Dal momento che la richiesta di misure protettive ha natura cautelare, per la loro concessione devono ricorrere congiuntamente due condizioni, che, trattandosi di crisi di impresa, assumono un contenuto particolare:

  • il fumus boni iuris, ossia che l’impresa ricorrente si trovi “in condizioni di squilibrio patrimoniale o economico-finanziario che ne rendono probabile la crisi o l’insolvenza” e che risulti “ragionevolmente perseguibile il risanamento dell’impresa”;
  • il periculum in mora, ossia il pericolo che la mancata concessione delle misure protettive richieste possa pregiudicare il buon esito delle trattative condotte dal debitore con i creditori, mediante l’ausilio dell’esperto.

È facile comprendere che queste condizioni riguardino e tengano in considerazione esclusivamente la posizione della parte debitrice, mentre nessun riferimento viene fatto ai creditori che, in un certo senso, devono “subire” la concessione di tali misure.
Come spesso accade, il tema del disallineamento delle due posizioni, – da un parte, l’impresa ricorrente e, dall’altra, i creditori -, seppur di fatto ammesso dalle norme, è stato preso in considerazione ed esaminato dai tribunali chiamati ad esprimersi su situazioni reali e concrete.

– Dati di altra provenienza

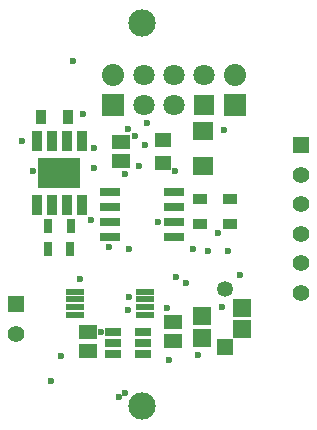
<source format=gts>
G04*
G04 #@! TF.GenerationSoftware,Altium Limited,Altium Designer,24.2.2 (26)*
G04*
G04 Layer_Color=8388736*
%FSLAX25Y25*%
%MOIN*%
G70*
G04*
G04 #@! TF.SameCoordinates,6727E026-D54A-49E6-9AE1-AA62B6963756*
G04*
G04*
G04 #@! TF.FilePolarity,Negative*
G04*
G01*
G75*
%ADD13R,0.04724X0.03543*%
%ADD14R,0.05756X0.04953*%
%ADD17R,0.06127X0.05924*%
%ADD18R,0.03543X0.04724*%
%ADD19R,0.02756X0.05118*%
%ADD24R,0.06594X0.03150*%
%ADD25R,0.06890X0.06102*%
%ADD26R,0.06398X0.02362*%
%ADD27R,0.06496X0.04646*%
%ADD28R,0.05315X0.03150*%
%ADD29R,0.13984X0.10484*%
%ADD30R,0.03347X0.06594*%
%ADD31C,0.05315*%
%ADD32R,0.05315X0.05315*%
%ADD33C,0.05512*%
%ADD34R,0.05512X0.05512*%
%ADD35C,0.07087*%
%ADD36R,0.07087X0.07087*%
%ADD37C,0.09165*%
%ADD38R,0.07382X0.07382*%
%ADD39C,0.07382*%
%ADD40C,0.02362*%
D13*
X29500Y-3134D02*
D03*
Y5134D02*
D03*
X19500Y-3134D02*
D03*
Y5134D02*
D03*
D14*
X7000Y24846D02*
D03*
Y17154D02*
D03*
D17*
X33500Y-31034D02*
D03*
Y-38166D02*
D03*
X20200Y-33934D02*
D03*
Y-41066D02*
D03*
D18*
X-33528Y32500D02*
D03*
X-24472D02*
D03*
D19*
X-23622Y-3937D02*
D03*
X-31102D02*
D03*
X-23720Y-11516D02*
D03*
X-31201D02*
D03*
D24*
X-10677Y7500D02*
D03*
Y2500D02*
D03*
Y-2500D02*
D03*
Y-7500D02*
D03*
X10677D02*
D03*
Y-2500D02*
D03*
Y2500D02*
D03*
Y7500D02*
D03*
D25*
X20500Y27906D02*
D03*
Y16094D02*
D03*
D26*
X1067Y-33339D02*
D03*
Y-30780D02*
D03*
Y-28220D02*
D03*
Y-25661D02*
D03*
X-22067D02*
D03*
Y-28220D02*
D03*
Y-30780D02*
D03*
Y-33339D02*
D03*
D27*
X-18000Y-39122D02*
D03*
Y-45500D02*
D03*
X-7000Y24189D02*
D03*
Y17811D02*
D03*
X10532Y-42067D02*
D03*
Y-35689D02*
D03*
D28*
X-9421Y-46440D02*
D03*
Y-42700D02*
D03*
Y-38960D02*
D03*
X421D02*
D03*
Y-42700D02*
D03*
Y-46440D02*
D03*
D29*
X-27500Y13823D02*
D03*
D30*
X-20000Y3146D02*
D03*
X-25000D02*
D03*
X-30000D02*
D03*
X-35000D02*
D03*
Y24500D02*
D03*
X-30000D02*
D03*
X-25000D02*
D03*
X-20000D02*
D03*
D31*
X27756Y-24783D02*
D03*
D32*
Y-43996D02*
D03*
D33*
X-41929Y-39764D02*
D03*
X53217Y-26106D02*
D03*
Y-16264D02*
D03*
Y-6421D02*
D03*
Y3421D02*
D03*
Y13264D02*
D03*
D34*
X-41929Y-29921D02*
D03*
X53217Y23106D02*
D03*
D35*
X728Y46654D02*
D03*
Y36654D02*
D03*
X10728Y46654D02*
D03*
Y36654D02*
D03*
X20728Y46654D02*
D03*
D36*
Y36654D02*
D03*
D37*
X0Y-63780D02*
D03*
Y63780D02*
D03*
D38*
X-9449Y36651D02*
D03*
X31201Y36652D02*
D03*
D39*
X-9449Y46651D02*
D03*
X31201Y46652D02*
D03*
D40*
X18900Y-46900D02*
D03*
X26800Y-30900D02*
D03*
X-4500Y-31636D02*
D03*
X-4200Y-27364D02*
D03*
X-15800Y22200D02*
D03*
X-10728Y-10827D02*
D03*
X-16000Y15600D02*
D03*
X28800Y-12000D02*
D03*
X22000Y-12235D02*
D03*
X11264Y14686D02*
D03*
X1659Y30659D02*
D03*
X-2223Y26177D02*
D03*
X1238Y23162D02*
D03*
X-4700Y28470D02*
D03*
X-13400Y-39000D02*
D03*
X-4232Y-11327D02*
D03*
X5300Y-2400D02*
D03*
X-36100Y14500D02*
D03*
X-19530Y33600D02*
D03*
X-744Y16104D02*
D03*
X14800Y-22900D02*
D03*
X25305Y-6040D02*
D03*
X-5375Y13411D02*
D03*
X11500Y-20800D02*
D03*
X32800Y-20200D02*
D03*
X-20400Y-21500D02*
D03*
X-22900Y51300D02*
D03*
X-7656Y-60857D02*
D03*
X-5500Y-59313D02*
D03*
X-30100Y-55513D02*
D03*
X-27000Y-47200D02*
D03*
X17000Y-11327D02*
D03*
X8600Y-31000D02*
D03*
X9000Y-48500D02*
D03*
X-16929Y-1673D02*
D03*
X27300Y28100D02*
D03*
X-39862Y24409D02*
D03*
M02*

</source>
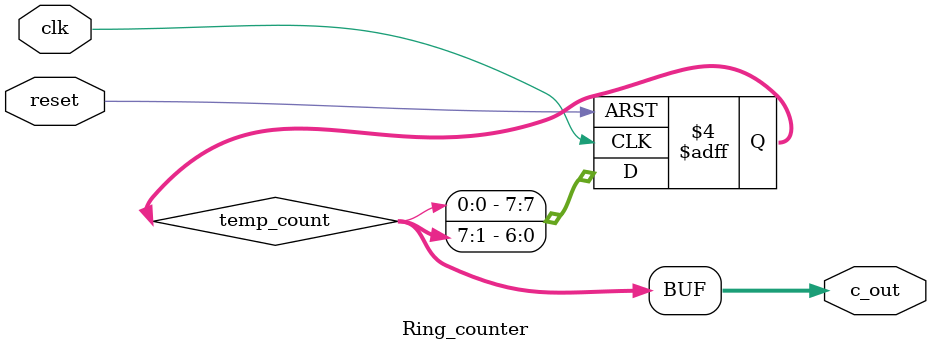
<source format=v>
`timescale 1ns / 1ps


module Ring_counter(clk, reset, c_out);
input clk;
input reset;
output [7:0] c_out;

reg [7:0] temp_count;
reg temp_shift_store;

always@(posedge clk or posedge reset)
begin
    if ( reset == 1)
    begin
        temp_count = 4'b00000001;
    end
    
    else
    begin
        temp_shift_store = temp_count[0];
        temp_count = temp_count >> 1;
        temp_count[7] = temp_shift_store;
    end
end
    
    assign c_out = temp_count;
    
endmodule

</source>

Misure protettive, ossia debitore vs creditori

Una recente ordinanza del Tribunale di Firenze (Sez. V civile, n. 450 del 5 dicembre 2024) affronta proprio il tema della concessione delle misure protettive e del loro contenuto in relazione al bilanciamento degli interessi contrapposti di tutte le parti coinvolte.

La vicenda esaminata dal Tribunale riguarda una società che si trova in situazione di squilibrio finanziario dovuta sostanzialmente al blocco dell’operatività bancaria, a seguito del recesso dai contratti di conto corrente e revoca degli affidamenti e delle aperture di credito da parte degli istituti di credito. Per questo motivo, l’impresa ricorre alla composizione negoziata della crisi richiedendo l’applicazione di misure protettive e cautelari per ripristinare l’operatività bancaria interrotta unilateralmente dagli istituti di credito.
Nel caso venissero concesse le misure come richieste dall’impresa e riattivata l’operatività da parte degli istituti di crediti, questi ultimi si troverebbero esposti a sanzioni particolarmente gravi in applicazione della normativa americana.
Di qui, dunque, la nomina di un custode giudiziario per la gestione di un conto corrente nel quale versare tutte le somme liquide depositate presso le banche da una impresa segnalata dall’Autorità del Dipartimento del Tesoro USA denominata Office of Foreign Assets Control (OFAC), evitando così alle banche il rischio di essere segnalate, a loro volta, dall’OFAC per non avere interrotto i rapporti con l’impresa.

Dunque, sì alle misure protettive ma tenendo conto anche degli interessi contrapposti dei creditori.